Continue the mailing-list thread below about virtio-net returning an error when vhost cannot enable RSS, picking up right after its last sentence and not the data that follows it.

• Selected text

** BEGIN **

From: Jason Wang <jasowang@redhat.com>
To: Yuri Benditovich <yuri.benditovich@daynix.com>
Cc: Akihiko Odaki <akihiko.odaki@daynix.com>,
Dmitry Fleytman <dmitry.fleytman@gmail.com>,
Sriram Yagnaraman <sriram.yagnaraman@est.tech>,
"Michael S. Tsirkin" <mst@redhat.com>,
Luigi Rizzo <rizzo@iet.unipi.it>,
Giuseppe Lettieri <g.lettieri@iet.unipi.it>,
Vincenzo Maffione <v.maffione@gmail.com>,
Andrew Melnychenko <andrew@daynix.com>,
qemu-devel@nongnu.org, Jonathon Jongsma <jjongsma@redhat.com>
Subject: Re: [PATCH v9 13/20] virtio-net: Return an error when vhost cannot enable RSS
Date: Wed, 17 Apr 2024 12:18:21 +0800 [thread overview]
Message-ID: <CACGkMEvNVCVsQVM_meeW9eAZwuUvzX8Jir3TcBS2t_uk9_O+vQ@mail.gmail.com> (raw)
In-Reply-To: <CAOEp5OdNGmCbmrqPCW4Pp3boOVxF+JGMPaVM3utjV0gC0emY2g@mail.gmail.com>
On Tue, Apr 16, 2024 at 5:51 PM Yuri Benditovich
<yuri.benditovich@daynix.com> wrote:
>
> On Tue, Apr 16, 2024 at 10:14 AM Jason Wang <jasowang@redhat.com> wrote:
> >
> > On Tue, Apr 16, 2024 at 1:43 PM Yuri Benditovich
> > <yuri.benditovich@daynix.com> wrote:
> > >
> > > On Tue, Apr 16, 2024 at 7:00 AM Jason Wang <jasowang@redhat.com> wrote:
> > > >
> > > > On Mon, Apr 15, 2024 at 10:05 PM Yuri Benditovich
> > > > <yuri.benditovich@daynix.com> wrote:
> > > > >
> > > > > On Wed, Apr 3, 2024 at 2:11 PM Akihiko Odaki <akihiko.odaki@daynix.com> wrote:
> > > > > >
> > > > > > vhost requires eBPF for RSS. When eBPF is not available, virtio-net
> > > > > > implicitly disables RSS even if the user explicitly requests it. Return
> > > > > > an error instead of implicitly disabling RSS if RSS is requested but not
> > > > > > available.

** END **

• Data records
** BEGIN **

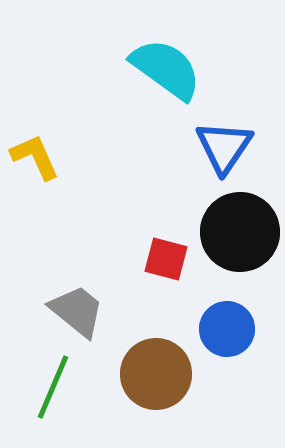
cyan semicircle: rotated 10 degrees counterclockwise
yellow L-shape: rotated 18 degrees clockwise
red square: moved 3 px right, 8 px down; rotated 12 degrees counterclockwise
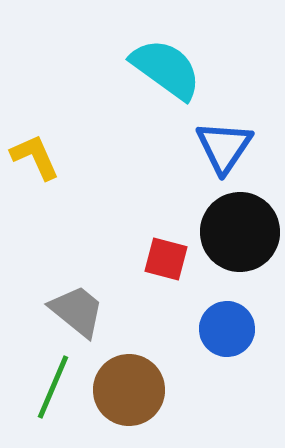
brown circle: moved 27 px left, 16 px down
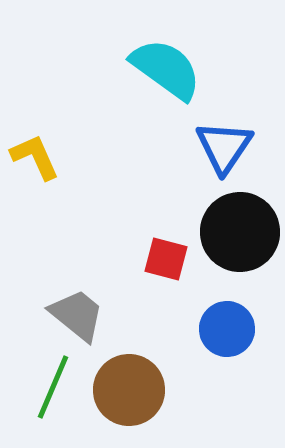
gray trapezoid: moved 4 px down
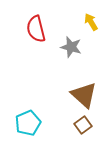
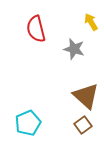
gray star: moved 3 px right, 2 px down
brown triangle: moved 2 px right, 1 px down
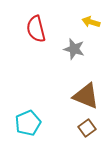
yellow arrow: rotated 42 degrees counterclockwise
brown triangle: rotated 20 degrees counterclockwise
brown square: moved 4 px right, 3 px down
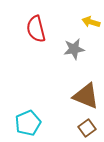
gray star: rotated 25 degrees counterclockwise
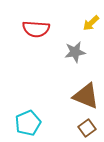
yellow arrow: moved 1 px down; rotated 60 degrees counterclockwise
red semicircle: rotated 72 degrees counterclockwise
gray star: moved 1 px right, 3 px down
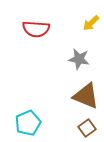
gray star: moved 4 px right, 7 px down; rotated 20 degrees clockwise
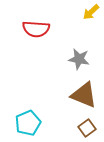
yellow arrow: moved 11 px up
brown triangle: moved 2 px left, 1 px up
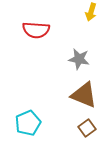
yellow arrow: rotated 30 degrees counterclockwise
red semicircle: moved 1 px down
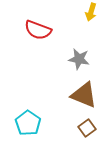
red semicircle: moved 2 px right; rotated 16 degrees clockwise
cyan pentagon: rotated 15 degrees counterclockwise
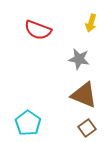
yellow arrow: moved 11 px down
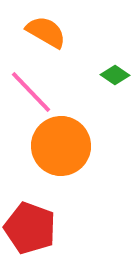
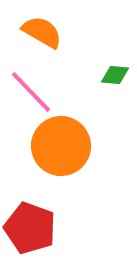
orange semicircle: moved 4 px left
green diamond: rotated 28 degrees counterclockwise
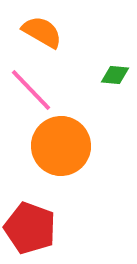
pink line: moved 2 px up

** END **
** BEGIN **

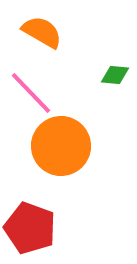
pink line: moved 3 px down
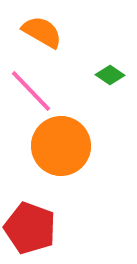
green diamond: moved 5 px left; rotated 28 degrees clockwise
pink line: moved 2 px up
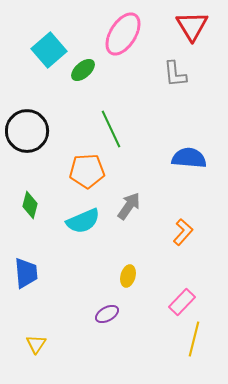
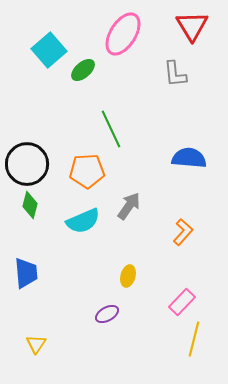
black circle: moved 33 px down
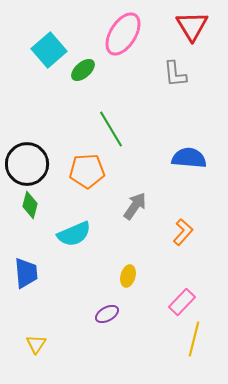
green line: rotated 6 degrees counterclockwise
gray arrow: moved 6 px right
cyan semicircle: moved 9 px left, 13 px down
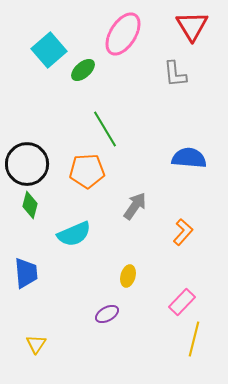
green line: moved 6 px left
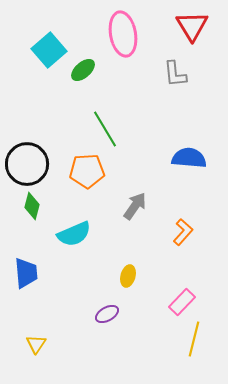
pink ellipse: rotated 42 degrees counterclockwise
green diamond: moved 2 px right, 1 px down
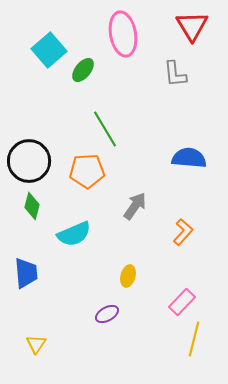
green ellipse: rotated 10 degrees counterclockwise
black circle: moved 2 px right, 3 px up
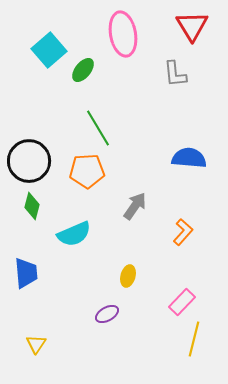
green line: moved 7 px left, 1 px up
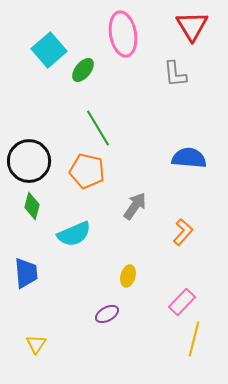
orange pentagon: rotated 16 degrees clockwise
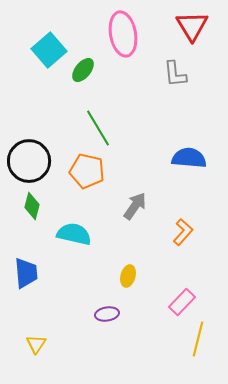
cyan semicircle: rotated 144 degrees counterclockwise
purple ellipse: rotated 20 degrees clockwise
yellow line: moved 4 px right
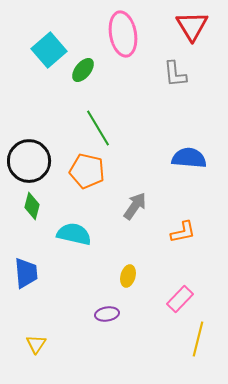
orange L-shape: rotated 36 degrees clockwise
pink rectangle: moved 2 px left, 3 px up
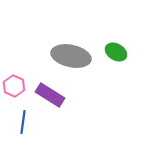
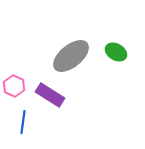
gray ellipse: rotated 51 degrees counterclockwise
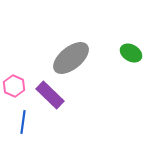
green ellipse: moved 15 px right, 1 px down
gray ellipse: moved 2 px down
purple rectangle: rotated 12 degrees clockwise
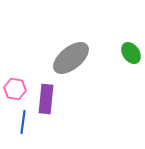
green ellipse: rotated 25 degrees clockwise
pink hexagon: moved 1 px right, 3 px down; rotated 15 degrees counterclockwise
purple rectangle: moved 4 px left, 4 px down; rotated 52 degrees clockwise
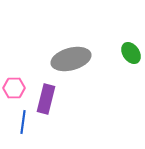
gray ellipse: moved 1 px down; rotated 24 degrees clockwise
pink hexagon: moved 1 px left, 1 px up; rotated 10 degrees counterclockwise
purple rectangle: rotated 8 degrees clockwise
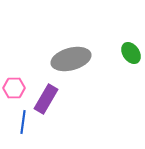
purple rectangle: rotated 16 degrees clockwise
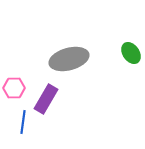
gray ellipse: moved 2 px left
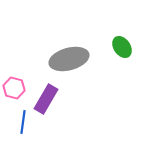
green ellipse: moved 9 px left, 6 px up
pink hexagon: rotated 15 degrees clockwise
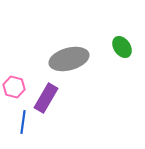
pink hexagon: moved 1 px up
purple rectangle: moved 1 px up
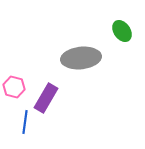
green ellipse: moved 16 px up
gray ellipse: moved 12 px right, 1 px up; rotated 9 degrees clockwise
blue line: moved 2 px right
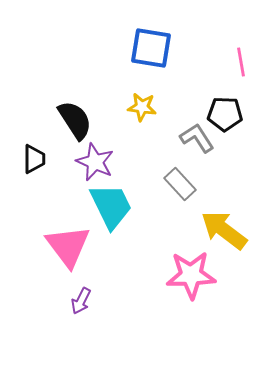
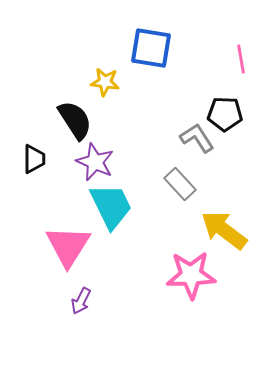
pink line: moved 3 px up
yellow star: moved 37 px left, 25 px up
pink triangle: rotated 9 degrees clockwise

** END **

• Reply to the exercise
> > > > > >
> > > > > > Signed-off-by: Akihiko Odaki <akihiko.odaki@daynix.com>
> > > > > > ---
> > > > > > hw/net/virtio-net.c | 97 ++++++++++++++++++++++++++---------------------------
> > > > > > 1 file changed, 48 insertions(+), 49 deletions(-)
> > > > > >
> > > > > > diff --git a/hw/net/virtio-net.c b/hw/net/virtio-net.c
> > > > > > index 61b49e335dea..3d53eba88cfc 100644
> > > > > > --- a/hw/net/virtio-net.c
> > > > > > +++ b/hw/net/virtio-net.c
> > > > > > @@ -793,9 +793,6 @@ static uint64_t virtio_net_get_features(VirtIODevice *vdev, uint64_t features,
> > > > > > return features;
> > > > > > }
> > > > > >
> > > > > > - if (!ebpf_rss_is_loaded(&n->ebpf_rss)) {
> > > > > > - virtio_clear_feature(&features, VIRTIO_NET_F_RSS);
> > > > > > - }
> > > > > > features = vhost_net_get_features(get_vhost_net(nc->peer), features);
> > > > > > vdev->backend_features = features;
> > > > > >
> > > > > > @@ -3591,6 +3588,50 @@ static bool failover_hide_primary_device(DeviceListener *listener,
> > > > > > return qatomic_read(&n->failover_primary_hidden);
> > > > > > }
> > > > > >
> > > > > > +static void virtio_net_device_unrealize(DeviceState *dev)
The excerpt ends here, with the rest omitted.